Tras un análisis exhaustivo de los edificios públicos, y revisión de documentos disponibles en el Portal Transparencia, la verdad salió a la luz.
El recinto no cuenta con recepción municipal. ¿La razón? Fallas gravísimas que ponen en riesgo a la comunidad: un sistema eléctrico deficiente, filtraciones severas en la cubierta que está a 14 metros de altura, y problemas estructurales de base. Pero el escándalo va más allá de un techo que se gotea.
Lo más insólito es una grave falta a la normativa urbana: el edificio sobrepasa el plan regulador de la comuna en 4 metros de altura.
¿Cómo fue que una obra de esta magnitud se construye violando el propio plan regulador sin que nadie fiscalice a tiempo?
Siempre las miradas apuntan a la administración municipal anterior y a un proveedor frecuente del Estado, pero con respecto a labores fiscalizadoras, ¿Por qué nunca prosperaron las supuestas advertencias hechas por los concejales de aquel entonces?
La Constructora Cauquenes S.A. no es un nombre nuevo en los pasillos de la municipalidad. Las investigaciones en curso señalan que, solo entre los años 2018 y 2022, esta empresa se adjudicó licitaciones en San Vicente por más de 5 mil millones de pesos.
Hoy, frente a los graves defectos estructurales, el municipio busca responsabilidades. Sobre las acciones legales y administrativas que se están tomando, el actual edil de la comuna responsabiliza completamente a la gestión anterior, a pesar de que, el administrador municipal siga siendo el mismo.
Por otro lado, conversamos con concejales de la comuna, quienes han formado una comisión para investigar los motivos de la clausura, y principalmente, por qué no fue clausurado apenas asumió la gestión actual el mando de la municipalidad, considerando que, su actual administrador y mandamás conocían las irregularidades de la infraestructura. Teniendo casi 500 días para corroborar sus supuestos
Las responsabilidades están siendo investigadas, pero mientras los procesos legales avanzan, la clausura se mantiene. Y quienes pagan los platos rotos no son las empresas ni los políticos, sino las sanvicentanas y los sanvicentanos.

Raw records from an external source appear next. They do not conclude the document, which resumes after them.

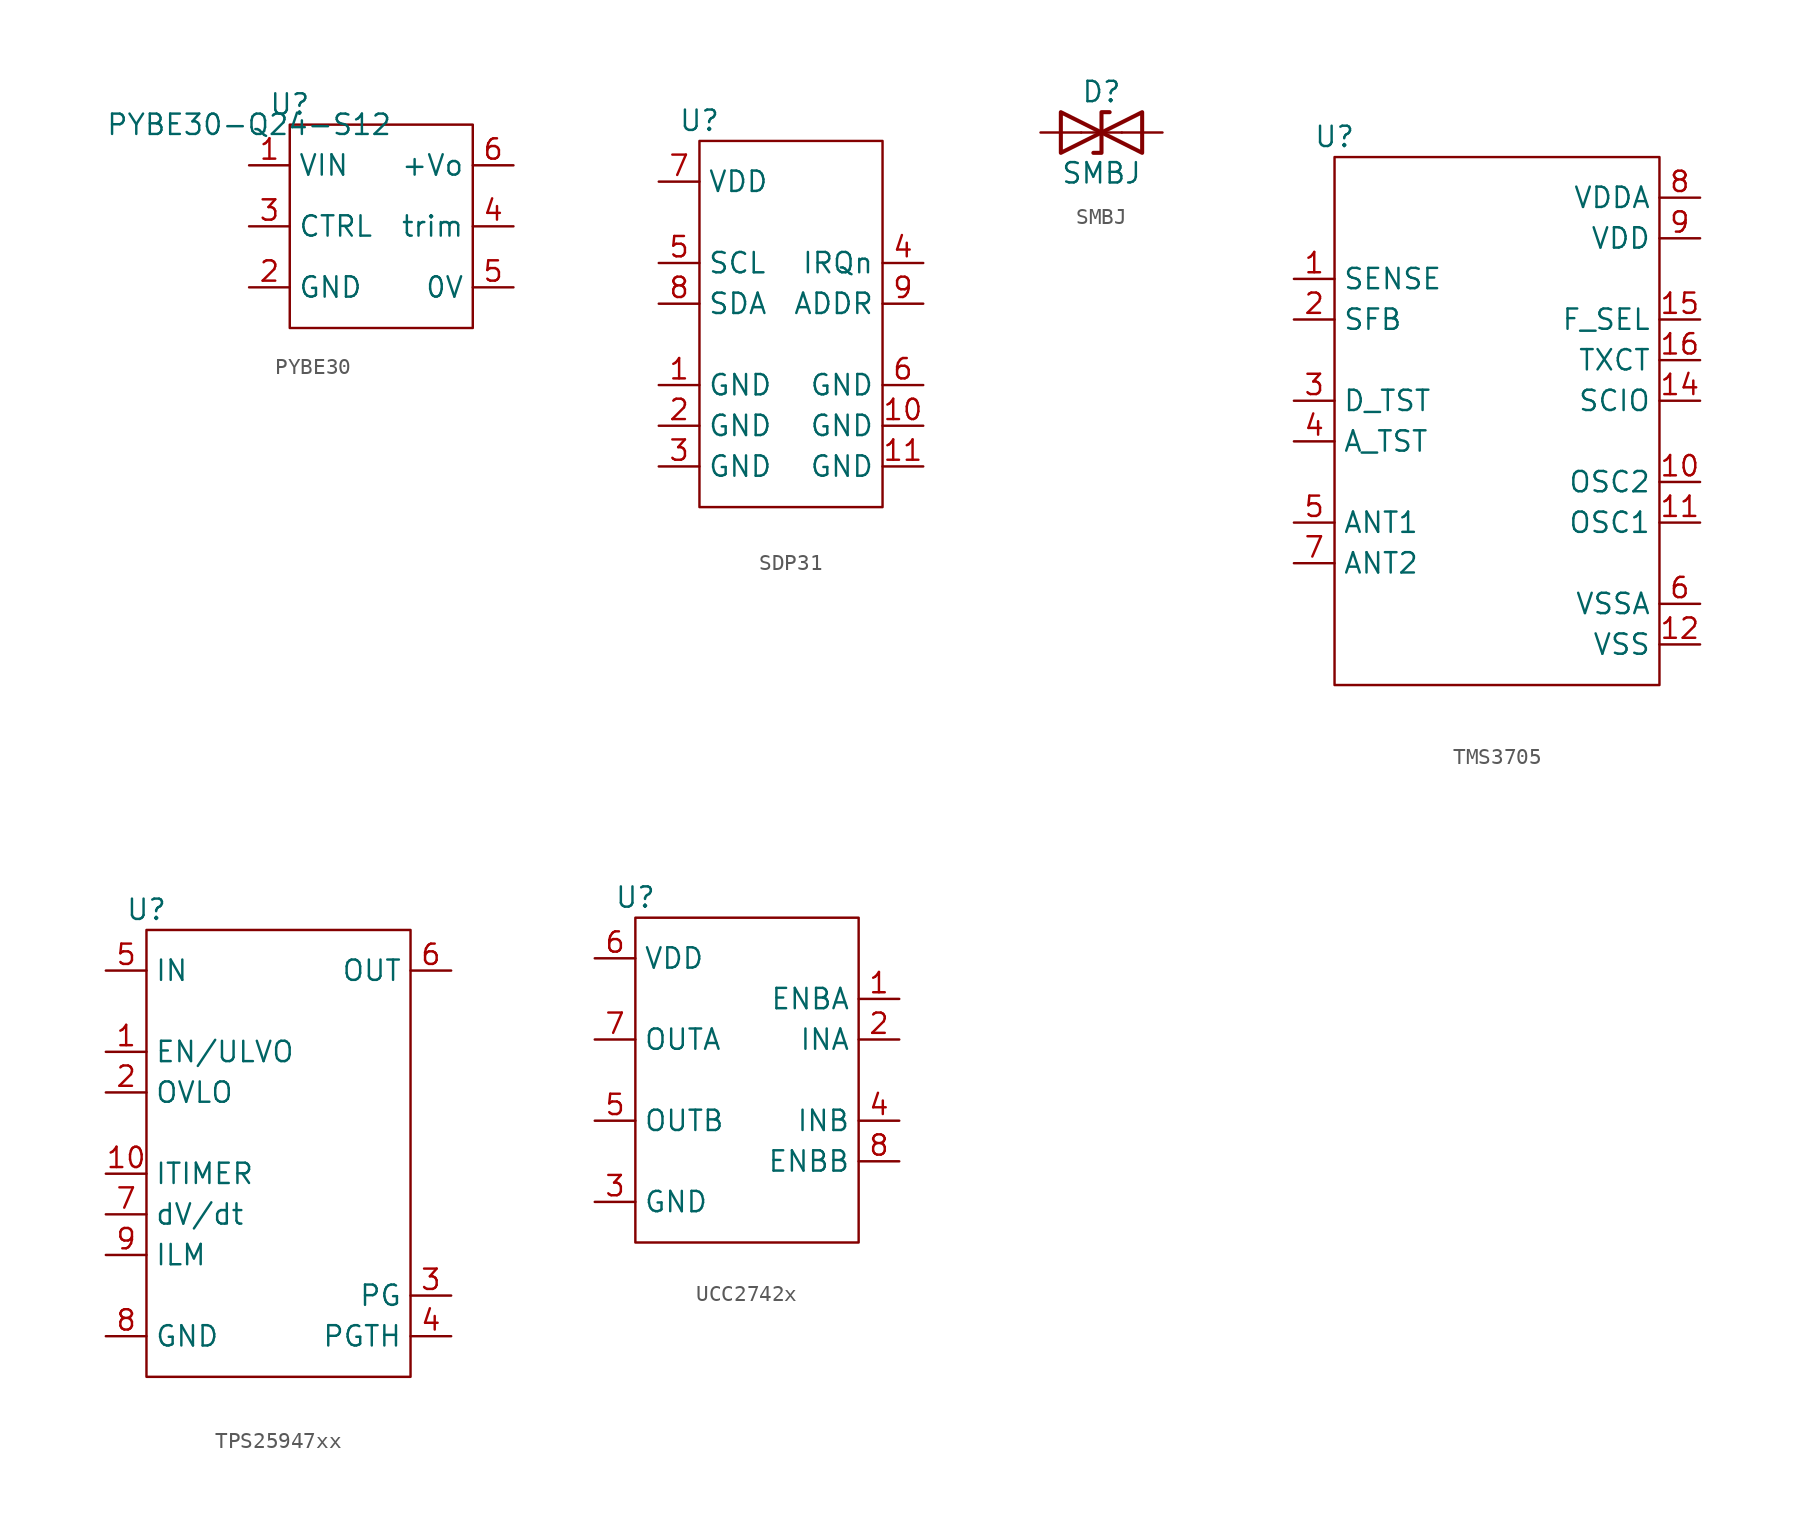
<source format=kicad_sym>
(kicad_symbol_lib
  (version 20220914)
  (generator kicad_symbol_editor)
  (symbol "PYBE30"
    (property "Reference" "U"
      (at 0 0 0)
      (effects (font (size 1.27 1.27))))
    (property "Value" "PYBE30-Q24-S12"
      (at -2.54 -1.27 0)
      (effects (font (size 1.27 1.27))))
    (symbol "PYBE30_0_1"
      (rectangle (start 0 -1.27) (end 11.43 -13.97) (stroke (width 0) (type default)) (fill (type none))))
    (symbol "PYBE30_1_1"
      (pin power_in line (at -2.54 -3.81 0) (length 2.54) (name "VIN" (effects (font (size 1.27 1.27)))) (number "1" (effects (font (size 1.27 1.27)))))
      (pin power_out line (at -2.54 -11.43 0) (length 2.54) (name "GND" (effects (font (size 1.27 1.27)))) (number "2" (effects (font (size 1.27 1.27)))))
      (pin input line (at -2.54 -7.62 0) (length 2.54) (name "CTRL" (effects (font (size 1.27 1.27)))) (number "3" (effects (font (size 1.27 1.27)))))
      (pin input line (at 13.97 -7.62 180) (length 2.54) (name "trim" (effects (font (size 1.27 1.27)))) (number "4" (effects (font (size 1.27 1.27)))))
      (pin power_in line (at 13.97 -11.43 180) (length 2.54) (name "0V" (effects (font (size 1.27 1.27)))) (number "5" (effects (font (size 1.27 1.27)))))
      (pin power_out line (at 13.97 -3.81 180) (length 2.54) (name "+Vo" (effects (font (size 1.27 1.27)))) (number "6" (effects (font (size 1.27 1.27)))))))
  (symbol "SDP31"
    (property "Reference" "U"
      (at 0 0 0)
      (effects (font (size 1.27 1.27))))
    (property "Value" ""
      (at 0 0 0)
      (effects (font (size 1.27 1.27))))
    (symbol "SDP31_0_1"
      (rectangle (start 0 -1.27) (end 11.43 -24.13) (stroke (width 0) (type default)) (fill (type none))))
    (symbol "SDP31_1_1"
      (pin power_out line (at -2.54 -16.51 0) (length 2.54) (name "GND" (effects (font (size 1.27 1.27)))) (number "1" (effects (font (size 1.27 1.27)))))
      (pin power_out line (at 13.97 -19.05 180) (length 2.54) (name "GND" (effects (font (size 1.27 1.27)))) (number "10" (effects (font (size 1.27 1.27)))))
      (pin power_out line (at 13.97 -21.59 180) (length 2.54) (name "GND" (effects (font (size 1.27 1.27)))) (number "11" (effects (font (size 1.27 1.27)))))
      (pin no_connect line (at 13.97 -3.81 180) (length 2.54) hide (name "NC" (effects (font (size 1.27 1.27)))) (number "12" (effects (font (size 1.27 1.27)))))
      (pin no_connect line (at 13.97 -3.81 180) (length 2.54) hide (name "NC" (effects (font (size 1.27 1.27)))) (number "13" (effects (font (size 1.27 1.27)))))
      (pin no_connect line (at 13.97 -3.81 180) (length 2.54) hide (name "NC" (effects (font (size 1.27 1.27)))) (number "14" (effects (font (size 1.27 1.27)))))
      (pin no_connect line (at 13.97 -3.81 180) (length 2.54) hide (name "NC" (effects (font (size 1.27 1.27)))) (number "15" (effects (font (size 1.27 1.27)))))
      (pin no_connect line (at 13.97 -3.81 180) (length 2.54) hide (name "NC" (effects (font (size 1.27 1.27)))) (number "16" (effects (font (size 1.27 1.27)))))
      (pin power_out line (at -2.54 -19.05 0) (length 2.54) (name "GND" (effects (font (size 1.27 1.27)))) (number "2" (effects (font (size 1.27 1.27)))))
      (pin power_out line (at -2.54 -21.59 0) (length 2.54) (name "GND" (effects (font (size 1.27 1.27)))) (number "3" (effects (font (size 1.27 1.27)))))
      (pin output line (at 13.97 -8.89 180) (length 2.54) (name "IRQn" (effects (font (size 1.27 1.27)))) (number "4" (effects (font (size 1.27 1.27)))))
      (pin input line (at -2.54 -8.89 0) (length 2.54) (name "SCL" (effects (font (size 1.27 1.27)))) (number "5" (effects (font (size 1.27 1.27)))))
      (pin power_out line (at 13.97 -16.51 180) (length 2.54) (name "GND" (effects (font (size 1.27 1.27)))) (number "6" (effects (font (size 1.27 1.27)))))
      (pin power_in line (at -2.54 -3.81 0) (length 2.54) (name "VDD" (effects (font (size 1.27 1.27)))) (number "7" (effects (font (size 1.27 1.27)))))
      (pin bidirectional line (at -2.54 -11.43 0) (length 2.54) (name "SDA" (effects (font (size 1.27 1.27)))) (number "8" (effects (font (size 1.27 1.27)))))
      (pin input line (at 13.97 -11.43 180) (length 2.54) (name "ADDR" (effects (font (size 1.27 1.27)))) (number "9" (effects (font (size 1.27 1.27)))))))
  (symbol "SMBJ"
    (pin_numbers hide)
    (pin_names
      (offset 1.016) hide)
    (property "Reference" "D"
      (at 0 2.54 0)
      (effects (font (size 1.27 1.27))))
    (property "Value" "SMBJ"
      (at 0 -2.54 0)
      (effects (font (size 1.27 1.27))))
    (symbol "SMBJ_0_1"
      (polyline (pts (xy 1.27 0) (xy -1.27 0)) (stroke (width 0) (type default)) (fill (type none)))
      (polyline (pts (xy -2.54 -1.27) (xy 0 0) (xy -2.54 1.27) (xy -2.54 -1.27)) (stroke (width 0.254) (type default)) (fill (type none)))
      (polyline (pts (xy 0.508 1.27) (xy 0 1.27) (xy 0 -1.27) (xy -0.508 -1.27)) (stroke (width 0.254) (type default)) (fill (type none)))
      (polyline (pts (xy 2.54 1.27) (xy 2.54 -1.27) (xy 0 0) (xy 2.54 1.27)) (stroke (width 0.254) (type default)) (fill (type none))))
    (symbol "SMBJ_1_1"
      (pin passive line (at -3.81 0 0) (length 2.54) (name "A1" (effects (font (size 1.27 1.27)))) (number "1" (effects (font (size 1.27 1.27)))))
      (pin passive line (at 3.81 0 180) (length 2.54) (name "A2" (effects (font (size 1.27 1.27)))) (number "2" (effects (font (size 1.27 1.27)))))))
  (symbol "TMS3705"
    (property "Reference" "U"
      (at 0 0 0)
      (effects (font (size 1.27 1.27))))
    (property "Value" ""
      (at 0 0 0)
      (effects (font (size 1.27 1.27))))
    (symbol "TMS3705_0_1"
      (rectangle (start 0 -1.27) (end 20.32 -34.29) (stroke (width 0) (type default)) (fill (type none))))
    (symbol "TMS3705_1_1"
      (pin input line (at -2.54 -8.89 0) (length 2.54) (name "SENSE" (effects (font (size 1.27 1.27)))) (number "1" (effects (font (size 1.27 1.27)))))
      (pin output line (at 22.86 -21.59 180) (length 2.54) (name "OSC2" (effects (font (size 1.27 1.27)))) (number "10" (effects (font (size 1.27 1.27)))))
      (pin input line (at 22.86 -24.13 180) (length 2.54) (name "OSC1" (effects (font (size 1.27 1.27)))) (number "11" (effects (font (size 1.27 1.27)))))
      (pin power_in line (at 22.86 -31.75 180) (length 2.54) (name "VSS" (effects (font (size 1.27 1.27)))) (number "12" (effects (font (size 1.27 1.27)))))
      (pin no_connect line (at -2.54 -31.75 0) (length 2.54) hide (name "NC" (effects (font (size 1.27 1.27)))) (number "13" (effects (font (size 1.27 1.27)))))
      (pin output line (at 22.86 -16.51 180) (length 2.54) (name "SCIO" (effects (font (size 1.27 1.27)))) (number "14" (effects (font (size 1.27 1.27)))))
      (pin input line (at 22.86 -11.43 180) (length 2.54) (name "F_SEL" (effects (font (size 1.27 1.27)))) (number "15" (effects (font (size 1.27 1.27)))))
      (pin input line (at 22.86 -13.97 180) (length 2.54) (name "TXCT" (effects (font (size 1.27 1.27)))) (number "16" (effects (font (size 1.27 1.27)))))
      (pin output line (at -2.54 -11.43 0) (length 2.54) (name "SFB" (effects (font (size 1.27 1.27)))) (number "2" (effects (font (size 1.27 1.27)))))
      (pin output line (at -2.54 -16.51 0) (length 2.54) (name "D_TST" (effects (font (size 1.27 1.27)))) (number "3" (effects (font (size 1.27 1.27)))))
      (pin output line (at -2.54 -19.05 0) (length 2.54) (name "A_TST" (effects (font (size 1.27 1.27)))) (number "4" (effects (font (size 1.27 1.27)))))
      (pin output line (at -2.54 -24.13 0) (length 2.54) (name "ANT1" (effects (font (size 1.27 1.27)))) (number "5" (effects (font (size 1.27 1.27)))))
      (pin power_in line (at 22.86 -29.21 180) (length 2.54) (name "VSSA" (effects (font (size 1.27 1.27)))) (number "6" (effects (font (size 1.27 1.27)))))
      (pin output line (at -2.54 -26.67 0) (length 2.54) (name "ANT2" (effects (font (size 1.27 1.27)))) (number "7" (effects (font (size 1.27 1.27)))))
      (pin power_in line (at 22.86 -3.81 180) (length 2.54) (name "VDDA" (effects (font (size 1.27 1.27)))) (number "8" (effects (font (size 1.27 1.27)))))
      (pin power_in line (at 22.86 -6.35 180) (length 2.54) (name "VDD" (effects (font (size 1.27 1.27)))) (number "9" (effects (font (size 1.27 1.27)))))))
  (symbol "TPS25947xx"
    (property "Reference" "U"
      (at 0 0 0)
      (effects (font (size 1.27 1.27))))
    (property "Value" ""
      (at 0 0 0)
      (effects (font (size 1.27 1.27))))
    (symbol "TPS25947xx_0_1"
      (rectangle (start 0 -1.27) (end 16.51 -29.21) (stroke (width 0) (type default)) (fill (type none))))
    (symbol "TPS25947xx_1_1"
      (pin input line (at -2.54 -8.89 0) (length 2.54) (name "EN/ULVO" (effects (font (size 1.27 1.27)))) (number "1" (effects (font (size 1.27 1.27)))))
      (pin output line (at -2.54 -16.51 0) (length 2.54) (name "ITIMER" (effects (font (size 1.27 1.27)))) (number "10" (effects (font (size 1.27 1.27)))))
      (pin input line (at -2.54 -11.43 0) (length 2.54) (name "OVLO" (effects (font (size 1.27 1.27)))) (number "2" (effects (font (size 1.27 1.27)))))
      (pin output line (at 19.05 -24.13 180) (length 2.54) (name "PG" (effects (font (size 1.27 1.27)))) (number "3" (effects (font (size 1.27 1.27)))))
      (pin input line (at 19.05 -26.67 180) (length 2.54) (name "PGTH" (effects (font (size 1.27 1.27)))) (number "4" (effects (font (size 1.27 1.27)))))
      (pin power_in line (at -2.54 -3.81 0) (length 2.54) (name "IN" (effects (font (size 1.27 1.27)))) (number "5" (effects (font (size 1.27 1.27)))))
      (pin power_out line (at 19.05 -3.81 180) (length 2.54) (name "OUT" (effects (font (size 1.27 1.27)))) (number "6" (effects (font (size 1.27 1.27)))))
      (pin output line (at -2.54 -19.05 0) (length 2.54) (name "dV/dt" (effects (font (size 1.27 1.27)))) (number "7" (effects (font (size 1.27 1.27)))))
      (pin power_out line (at -2.54 -26.67 0) (length 2.54) (name "GND" (effects (font (size 1.27 1.27)))) (number "8" (effects (font (size 1.27 1.27)))))
      (pin output line (at -2.54 -21.59 0) (length 2.54) (name "ILM" (effects (font (size 1.27 1.27)))) (number "9" (effects (font (size 1.27 1.27)))))))
  (symbol "UCC2742x"
    (property "Reference" "U"
      (at 0 0 0)
      (effects (font (size 1.27 1.27))))
    (property "Value" ""
      (at 0 0 0)
      (effects (font (size 1.27 1.27))))
    (symbol "UCC2742x_0_1"
      (rectangle (start 0 -1.27) (end 13.97 -21.59) (stroke (width 0) (type default)) (fill (type none))))
    (symbol "UCC2742x_1_1"
      (pin input line (at 16.51 -6.35 180) (length 2.54) (name "ENBA" (effects (font (size 1.27 1.27)))) (number "1" (effects (font (size 1.27 1.27)))))
      (pin input line (at 16.51 -8.89 180) (length 2.54) (name "INA" (effects (font (size 1.27 1.27)))) (number "2" (effects (font (size 1.27 1.27)))))
      (pin power_in line (at -2.54 -19.05 0) (length 2.54) (name "GND" (effects (font (size 1.27 1.27)))) (number "3" (effects (font (size 1.27 1.27)))))
      (pin input line (at 16.51 -13.97 180) (length 2.54) (name "INB" (effects (font (size 1.27 1.27)))) (number "4" (effects (font (size 1.27 1.27)))))
      (pin output line (at -2.54 -13.97 0) (length 2.54) (name "OUTB" (effects (font (size 1.27 1.27)))) (number "5" (effects (font (size 1.27 1.27)))))
      (pin power_in line (at -2.54 -3.81 0) (length 2.54) (name "VDD" (effects (font (size 1.27 1.27)))) (number "6" (effects (font (size 1.27 1.27)))))
      (pin output line (at -2.54 -8.89 0) (length 2.54) (name "OUTA" (effects (font (size 1.27 1.27)))) (number "7" (effects (font (size 1.27 1.27)))))
      (pin input line (at 16.51 -16.51 180) (length 2.54) (name "ENBB" (effects (font (size 1.27 1.27)))) (number "8" (effects (font (size 1.27 1.27))))))))
</source>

Desde el ámbito comunicacional no deja de llamar la atención, las estrategias utilizadas para comunicar la lamentable noticia. Coincidiendo con el día en que se inaugura una cancha de césped en el Instituto San Vicente, y un día antes de la Vendimia Boutique 2026.
El comunicado oficial es claro: la clausura se mantendrá vigente hasta que se evalúen las soluciones necesarias para garantizar la seguridad de la comunidad.

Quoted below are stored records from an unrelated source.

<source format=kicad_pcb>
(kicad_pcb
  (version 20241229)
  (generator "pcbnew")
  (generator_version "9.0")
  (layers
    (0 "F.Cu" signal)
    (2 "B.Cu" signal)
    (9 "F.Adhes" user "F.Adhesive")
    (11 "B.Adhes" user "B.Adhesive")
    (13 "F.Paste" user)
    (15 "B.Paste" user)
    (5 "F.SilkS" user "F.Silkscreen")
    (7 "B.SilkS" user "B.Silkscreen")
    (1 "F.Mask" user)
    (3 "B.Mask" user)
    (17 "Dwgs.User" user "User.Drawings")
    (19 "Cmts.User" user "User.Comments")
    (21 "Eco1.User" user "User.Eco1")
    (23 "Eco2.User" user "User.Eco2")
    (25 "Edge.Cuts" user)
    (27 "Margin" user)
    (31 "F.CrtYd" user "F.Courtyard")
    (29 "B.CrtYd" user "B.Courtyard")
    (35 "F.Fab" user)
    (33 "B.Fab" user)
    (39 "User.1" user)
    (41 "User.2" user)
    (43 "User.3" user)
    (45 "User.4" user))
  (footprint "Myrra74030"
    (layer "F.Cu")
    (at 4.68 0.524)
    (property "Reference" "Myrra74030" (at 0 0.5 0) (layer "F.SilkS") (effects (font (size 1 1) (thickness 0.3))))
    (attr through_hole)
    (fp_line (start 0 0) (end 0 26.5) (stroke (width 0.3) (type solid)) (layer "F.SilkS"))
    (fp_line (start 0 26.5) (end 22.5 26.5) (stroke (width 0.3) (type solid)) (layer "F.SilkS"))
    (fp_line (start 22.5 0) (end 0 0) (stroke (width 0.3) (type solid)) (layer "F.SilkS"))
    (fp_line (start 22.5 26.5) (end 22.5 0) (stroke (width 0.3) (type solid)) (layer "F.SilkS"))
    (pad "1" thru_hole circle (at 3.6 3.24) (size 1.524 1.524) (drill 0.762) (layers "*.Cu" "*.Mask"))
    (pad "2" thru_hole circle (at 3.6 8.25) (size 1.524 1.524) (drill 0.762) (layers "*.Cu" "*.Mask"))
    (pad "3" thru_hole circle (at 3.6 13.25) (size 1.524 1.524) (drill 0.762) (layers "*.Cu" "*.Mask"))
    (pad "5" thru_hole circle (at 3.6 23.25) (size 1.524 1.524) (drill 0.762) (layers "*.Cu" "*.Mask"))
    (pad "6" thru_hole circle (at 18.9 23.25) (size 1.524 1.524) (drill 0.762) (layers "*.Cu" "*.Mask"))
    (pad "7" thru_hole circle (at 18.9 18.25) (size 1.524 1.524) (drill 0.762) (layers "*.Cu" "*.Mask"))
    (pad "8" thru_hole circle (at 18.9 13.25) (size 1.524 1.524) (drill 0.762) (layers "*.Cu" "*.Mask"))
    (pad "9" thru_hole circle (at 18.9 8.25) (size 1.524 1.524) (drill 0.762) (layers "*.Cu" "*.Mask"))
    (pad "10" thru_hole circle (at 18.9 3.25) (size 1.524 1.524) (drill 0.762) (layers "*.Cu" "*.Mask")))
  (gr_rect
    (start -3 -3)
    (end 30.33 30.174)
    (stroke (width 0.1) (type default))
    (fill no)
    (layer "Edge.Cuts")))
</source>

¿Cuánto tiempo tomará esto? ¿Cuántos millones adicionales tendrá que desembolsar el municipio para reparar lo que se hizo mal, y recuperar en perfectas condiciones el coloso municipal?
San Vicente seguirá a la espera, a que “el elefante blanco”, entre la tierra de gonfoterios y taguas, pueda despertar y que, de una vez por todas, la comuna tenga el recinto deportivo que siempre ha merecido.